"So I will build my altar in the fields,
And the blue sky my fretted dome shall be,
And the sweet fragrance that the wild flower yields
Shall be the incense I will yeild to Thee."
It's one of those 'cloudy bright' days as my husband would say, the sun just barely shining through a film of gauzy clouds. The snow returned overnight, the gusty winds creating dramatic drifts of architectural sculptures and as I look out the window, our squirrels scamper in and out, over and under the drifts. It's been a long, cold winter and for some reason today I just began to dream about warmth and the return of the green landscape full of blooms and wildlife.
I was thinking about the garden and the cycles of life, remembering my trip last fall to the Chinese Garden in the heart of Portland, Oregon. Amid the hustle and bustle of downtown, shrouded by stone walls was an oasis of beauty and tranquility. I have now visited several Chinese gardens around the world and in each I find a special beauty in the simplicity of the plantings and the emphasis on the natural beauty of rock and water. And in this simplicity there comes a calm, a peacefulness that transcends time.

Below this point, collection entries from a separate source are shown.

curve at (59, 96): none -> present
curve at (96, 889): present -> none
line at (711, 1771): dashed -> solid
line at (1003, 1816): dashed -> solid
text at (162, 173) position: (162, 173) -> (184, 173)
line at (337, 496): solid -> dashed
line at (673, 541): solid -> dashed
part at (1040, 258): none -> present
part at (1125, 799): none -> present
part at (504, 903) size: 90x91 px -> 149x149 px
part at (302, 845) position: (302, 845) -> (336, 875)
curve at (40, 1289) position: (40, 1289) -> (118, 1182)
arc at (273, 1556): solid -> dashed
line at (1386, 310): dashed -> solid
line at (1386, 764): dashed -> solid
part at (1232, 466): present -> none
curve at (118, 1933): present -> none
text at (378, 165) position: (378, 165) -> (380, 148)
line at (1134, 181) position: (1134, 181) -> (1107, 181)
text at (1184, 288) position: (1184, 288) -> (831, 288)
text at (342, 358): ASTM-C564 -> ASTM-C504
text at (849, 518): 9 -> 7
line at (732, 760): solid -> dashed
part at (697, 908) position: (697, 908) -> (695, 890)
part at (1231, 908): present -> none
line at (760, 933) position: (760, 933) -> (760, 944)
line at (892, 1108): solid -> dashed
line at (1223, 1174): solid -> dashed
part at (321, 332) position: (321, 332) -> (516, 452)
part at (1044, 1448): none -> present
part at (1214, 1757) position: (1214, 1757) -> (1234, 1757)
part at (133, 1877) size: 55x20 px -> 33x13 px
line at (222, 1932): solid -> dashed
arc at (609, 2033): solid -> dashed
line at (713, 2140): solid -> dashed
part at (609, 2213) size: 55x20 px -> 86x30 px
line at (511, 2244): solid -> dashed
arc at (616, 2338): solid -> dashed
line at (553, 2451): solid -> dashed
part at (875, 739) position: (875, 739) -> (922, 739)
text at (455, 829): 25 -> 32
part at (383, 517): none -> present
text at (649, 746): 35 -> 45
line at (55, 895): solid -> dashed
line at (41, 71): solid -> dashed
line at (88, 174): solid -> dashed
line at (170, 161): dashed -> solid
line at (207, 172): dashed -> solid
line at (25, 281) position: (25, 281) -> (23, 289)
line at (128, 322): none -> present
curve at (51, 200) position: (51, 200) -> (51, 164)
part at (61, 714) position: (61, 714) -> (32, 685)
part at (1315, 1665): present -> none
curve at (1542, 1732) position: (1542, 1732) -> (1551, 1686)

Perhaps because Chinese gardens even today model those of the ancient past, a symbol of longevity and stability in an ever changing world. And yet as my reflective photo above shows the juxtaposition with the modern world of today. Sometimes I feel like the renowned author and illustrator Tash Tudor, who passed away last year, rooted in the past, straddling the abyss and yet being called to the future. But life as the seasons of the garden moves on and so must we. So today I will just enjoy the beauty and rest that has presented itself and continue to dream patiently about what is to come, remembering the ancient wisdom of this old proverb:
"Patience is a flower that grows not in everyone's garden."